- _WHAT THE TASK REQUIRES_
The line containing "# Slutliga uppgift/tenta" marks the end: quote every line from the start of the records below through it, word for word.

Saved entries
***

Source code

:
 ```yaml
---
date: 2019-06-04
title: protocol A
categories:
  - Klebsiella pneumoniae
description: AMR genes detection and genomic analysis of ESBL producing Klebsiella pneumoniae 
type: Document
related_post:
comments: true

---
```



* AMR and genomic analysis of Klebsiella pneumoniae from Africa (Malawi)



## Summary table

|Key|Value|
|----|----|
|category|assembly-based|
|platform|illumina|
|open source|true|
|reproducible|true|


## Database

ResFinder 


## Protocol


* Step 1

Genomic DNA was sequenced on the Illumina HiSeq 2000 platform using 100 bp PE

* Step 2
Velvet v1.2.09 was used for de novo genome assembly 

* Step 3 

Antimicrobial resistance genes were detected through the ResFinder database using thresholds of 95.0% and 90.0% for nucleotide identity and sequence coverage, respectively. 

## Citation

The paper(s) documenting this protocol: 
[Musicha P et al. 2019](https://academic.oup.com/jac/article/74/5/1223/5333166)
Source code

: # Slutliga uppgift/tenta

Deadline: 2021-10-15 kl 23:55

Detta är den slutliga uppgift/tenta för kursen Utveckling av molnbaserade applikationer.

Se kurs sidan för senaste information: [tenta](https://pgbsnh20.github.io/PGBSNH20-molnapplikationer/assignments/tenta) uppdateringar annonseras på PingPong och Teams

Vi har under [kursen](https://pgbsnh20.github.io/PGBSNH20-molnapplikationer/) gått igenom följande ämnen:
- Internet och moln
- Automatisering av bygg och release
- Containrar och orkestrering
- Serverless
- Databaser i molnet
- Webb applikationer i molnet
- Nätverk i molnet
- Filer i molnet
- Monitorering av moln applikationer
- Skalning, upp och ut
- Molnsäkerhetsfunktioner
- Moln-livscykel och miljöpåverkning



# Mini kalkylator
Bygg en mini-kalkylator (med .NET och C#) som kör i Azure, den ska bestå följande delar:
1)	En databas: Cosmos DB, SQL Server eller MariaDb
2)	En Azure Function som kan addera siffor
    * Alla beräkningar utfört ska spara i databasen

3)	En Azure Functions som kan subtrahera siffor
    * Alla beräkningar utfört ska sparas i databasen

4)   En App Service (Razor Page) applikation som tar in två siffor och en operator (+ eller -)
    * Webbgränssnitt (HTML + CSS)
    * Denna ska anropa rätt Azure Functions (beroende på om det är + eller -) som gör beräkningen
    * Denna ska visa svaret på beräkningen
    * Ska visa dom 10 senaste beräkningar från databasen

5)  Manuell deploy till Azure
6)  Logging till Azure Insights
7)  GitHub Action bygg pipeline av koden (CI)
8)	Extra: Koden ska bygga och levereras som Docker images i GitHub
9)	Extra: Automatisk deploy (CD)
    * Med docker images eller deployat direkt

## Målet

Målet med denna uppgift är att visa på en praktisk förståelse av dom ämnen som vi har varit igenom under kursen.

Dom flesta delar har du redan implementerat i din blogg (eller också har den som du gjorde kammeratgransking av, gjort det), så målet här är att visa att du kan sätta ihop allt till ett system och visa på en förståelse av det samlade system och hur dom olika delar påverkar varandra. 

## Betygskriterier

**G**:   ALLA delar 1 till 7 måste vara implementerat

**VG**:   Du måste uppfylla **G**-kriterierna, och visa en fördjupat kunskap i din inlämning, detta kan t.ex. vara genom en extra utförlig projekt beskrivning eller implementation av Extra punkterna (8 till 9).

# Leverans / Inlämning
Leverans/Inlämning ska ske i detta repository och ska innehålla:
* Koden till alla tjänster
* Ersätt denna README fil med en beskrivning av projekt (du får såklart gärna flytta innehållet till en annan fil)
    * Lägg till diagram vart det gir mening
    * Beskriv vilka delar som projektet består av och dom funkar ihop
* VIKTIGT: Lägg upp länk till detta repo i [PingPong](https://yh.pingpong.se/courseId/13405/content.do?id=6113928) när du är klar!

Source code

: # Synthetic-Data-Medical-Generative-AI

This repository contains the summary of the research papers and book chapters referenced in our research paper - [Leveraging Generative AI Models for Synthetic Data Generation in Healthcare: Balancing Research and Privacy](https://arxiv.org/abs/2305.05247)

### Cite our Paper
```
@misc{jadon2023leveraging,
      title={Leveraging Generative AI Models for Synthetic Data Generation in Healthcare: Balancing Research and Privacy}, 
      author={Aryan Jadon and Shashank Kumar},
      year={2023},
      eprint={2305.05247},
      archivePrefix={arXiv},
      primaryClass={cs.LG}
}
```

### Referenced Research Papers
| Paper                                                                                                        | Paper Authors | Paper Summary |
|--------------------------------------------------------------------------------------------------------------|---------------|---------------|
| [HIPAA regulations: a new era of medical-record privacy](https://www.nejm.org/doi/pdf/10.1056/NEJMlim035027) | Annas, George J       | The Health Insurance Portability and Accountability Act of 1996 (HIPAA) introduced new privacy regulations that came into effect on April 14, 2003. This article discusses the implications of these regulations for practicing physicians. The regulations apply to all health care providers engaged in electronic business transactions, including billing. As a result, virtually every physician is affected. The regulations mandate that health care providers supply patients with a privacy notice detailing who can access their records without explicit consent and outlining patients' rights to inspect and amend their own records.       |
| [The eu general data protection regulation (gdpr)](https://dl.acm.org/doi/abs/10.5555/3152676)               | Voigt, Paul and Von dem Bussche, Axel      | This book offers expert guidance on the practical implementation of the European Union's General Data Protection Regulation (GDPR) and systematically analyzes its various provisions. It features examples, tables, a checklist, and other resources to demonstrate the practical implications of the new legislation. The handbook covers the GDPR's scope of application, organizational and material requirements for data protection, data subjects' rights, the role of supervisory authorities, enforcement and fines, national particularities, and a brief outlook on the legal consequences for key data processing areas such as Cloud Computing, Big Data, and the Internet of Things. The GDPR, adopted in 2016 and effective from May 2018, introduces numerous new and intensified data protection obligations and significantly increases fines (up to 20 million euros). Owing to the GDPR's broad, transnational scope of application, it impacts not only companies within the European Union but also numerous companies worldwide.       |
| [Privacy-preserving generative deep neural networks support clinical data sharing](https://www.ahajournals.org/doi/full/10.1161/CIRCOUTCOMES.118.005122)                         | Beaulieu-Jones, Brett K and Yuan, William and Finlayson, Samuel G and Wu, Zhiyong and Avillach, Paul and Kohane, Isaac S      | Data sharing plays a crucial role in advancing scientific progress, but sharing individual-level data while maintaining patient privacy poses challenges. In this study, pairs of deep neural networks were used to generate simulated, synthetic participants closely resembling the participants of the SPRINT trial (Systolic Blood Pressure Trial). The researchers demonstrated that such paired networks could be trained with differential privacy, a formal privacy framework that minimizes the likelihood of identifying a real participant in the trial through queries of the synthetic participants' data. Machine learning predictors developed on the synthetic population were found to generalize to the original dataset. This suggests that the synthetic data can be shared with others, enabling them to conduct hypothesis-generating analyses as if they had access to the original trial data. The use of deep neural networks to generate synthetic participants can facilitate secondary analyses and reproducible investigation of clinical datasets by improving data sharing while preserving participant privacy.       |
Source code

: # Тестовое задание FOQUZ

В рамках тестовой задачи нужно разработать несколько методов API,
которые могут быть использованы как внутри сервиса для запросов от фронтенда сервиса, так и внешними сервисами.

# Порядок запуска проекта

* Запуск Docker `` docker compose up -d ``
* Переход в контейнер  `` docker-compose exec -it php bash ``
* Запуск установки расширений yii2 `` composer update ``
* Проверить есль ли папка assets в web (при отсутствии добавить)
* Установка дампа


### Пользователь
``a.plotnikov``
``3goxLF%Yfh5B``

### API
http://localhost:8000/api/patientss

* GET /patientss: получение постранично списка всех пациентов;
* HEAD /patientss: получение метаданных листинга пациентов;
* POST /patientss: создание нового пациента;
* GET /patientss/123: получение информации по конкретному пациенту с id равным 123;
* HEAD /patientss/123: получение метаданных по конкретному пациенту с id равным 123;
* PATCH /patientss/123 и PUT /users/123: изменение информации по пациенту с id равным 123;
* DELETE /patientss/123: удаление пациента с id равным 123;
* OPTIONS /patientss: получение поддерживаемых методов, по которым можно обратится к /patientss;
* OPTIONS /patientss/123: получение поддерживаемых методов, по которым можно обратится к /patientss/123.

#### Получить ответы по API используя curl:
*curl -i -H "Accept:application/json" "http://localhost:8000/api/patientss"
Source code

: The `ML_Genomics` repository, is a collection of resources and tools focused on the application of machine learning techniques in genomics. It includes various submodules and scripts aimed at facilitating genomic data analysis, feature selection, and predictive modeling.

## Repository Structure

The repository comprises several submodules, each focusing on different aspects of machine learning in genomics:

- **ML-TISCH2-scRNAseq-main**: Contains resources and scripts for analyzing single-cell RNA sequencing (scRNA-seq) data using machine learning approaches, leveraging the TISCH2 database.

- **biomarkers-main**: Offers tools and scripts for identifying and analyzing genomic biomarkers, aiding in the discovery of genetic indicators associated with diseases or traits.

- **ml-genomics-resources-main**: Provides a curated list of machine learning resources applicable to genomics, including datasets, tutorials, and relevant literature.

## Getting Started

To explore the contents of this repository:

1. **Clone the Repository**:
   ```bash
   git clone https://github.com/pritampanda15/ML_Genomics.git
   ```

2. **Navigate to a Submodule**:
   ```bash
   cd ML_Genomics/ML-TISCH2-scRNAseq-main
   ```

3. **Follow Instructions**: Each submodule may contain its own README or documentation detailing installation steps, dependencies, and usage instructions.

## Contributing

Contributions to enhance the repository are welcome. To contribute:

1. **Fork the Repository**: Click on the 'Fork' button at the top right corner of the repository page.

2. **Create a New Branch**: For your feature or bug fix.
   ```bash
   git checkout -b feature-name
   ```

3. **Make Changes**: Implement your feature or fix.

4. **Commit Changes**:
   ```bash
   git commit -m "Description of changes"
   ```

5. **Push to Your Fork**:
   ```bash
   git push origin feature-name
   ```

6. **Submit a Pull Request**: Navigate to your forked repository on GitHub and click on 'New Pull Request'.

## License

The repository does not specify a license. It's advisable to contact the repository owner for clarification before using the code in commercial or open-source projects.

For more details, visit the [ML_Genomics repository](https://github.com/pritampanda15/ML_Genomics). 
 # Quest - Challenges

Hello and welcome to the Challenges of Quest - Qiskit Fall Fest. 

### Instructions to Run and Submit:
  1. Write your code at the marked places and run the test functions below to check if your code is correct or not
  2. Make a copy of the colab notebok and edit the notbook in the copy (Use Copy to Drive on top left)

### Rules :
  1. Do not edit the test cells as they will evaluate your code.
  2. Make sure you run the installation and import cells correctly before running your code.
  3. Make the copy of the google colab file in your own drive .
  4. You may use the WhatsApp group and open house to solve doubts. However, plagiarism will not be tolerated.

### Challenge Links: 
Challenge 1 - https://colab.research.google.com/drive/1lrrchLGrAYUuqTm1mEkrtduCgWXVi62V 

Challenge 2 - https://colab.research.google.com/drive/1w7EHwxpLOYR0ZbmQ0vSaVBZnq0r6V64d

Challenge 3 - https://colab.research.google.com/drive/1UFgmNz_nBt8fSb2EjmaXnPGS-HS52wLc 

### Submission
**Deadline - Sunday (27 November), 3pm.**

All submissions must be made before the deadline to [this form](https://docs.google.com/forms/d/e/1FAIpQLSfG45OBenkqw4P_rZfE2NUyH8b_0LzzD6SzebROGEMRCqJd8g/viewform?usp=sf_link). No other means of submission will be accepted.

***

- _ANSWER BOX_
Source code

:
 ```yaml
---
date: 2019-06-04
title: protocol A
categories:
  - Klebsiella pneumoniae
description: AMR genes detection and genomic analysis of ESBL producing Klebsiella pneumoniae 
type: Document
related_post:
comments: true

---
```



* AMR and genomic analysis of Klebsiella pneumoniae from Africa (Malawi)



## Summary table

|Key|Value|
|----|----|
|category|assembly-based|
|platform|illumina|
|open source|true|
|reproducible|true|


## Database

ResFinder 


## Protocol


* Step 1

Genomic DNA was sequenced on the Illumina HiSeq 2000 platform using 100 bp PE

* Step 2
Velvet v1.2.09 was used for de novo genome assembly 

* Step 3 

Antimicrobial resistance genes were detected through the ResFinder database using thresholds of 95.0% and 90.0% for nucleotide identity and sequence coverage, respectively. 

## Citation

The paper(s) documenting this protocol: 
[Musicha P et al. 2019](https://academic.oup.com/jac/article/74/5/1223/5333166)
Source code

: # Slutliga uppgift/tenta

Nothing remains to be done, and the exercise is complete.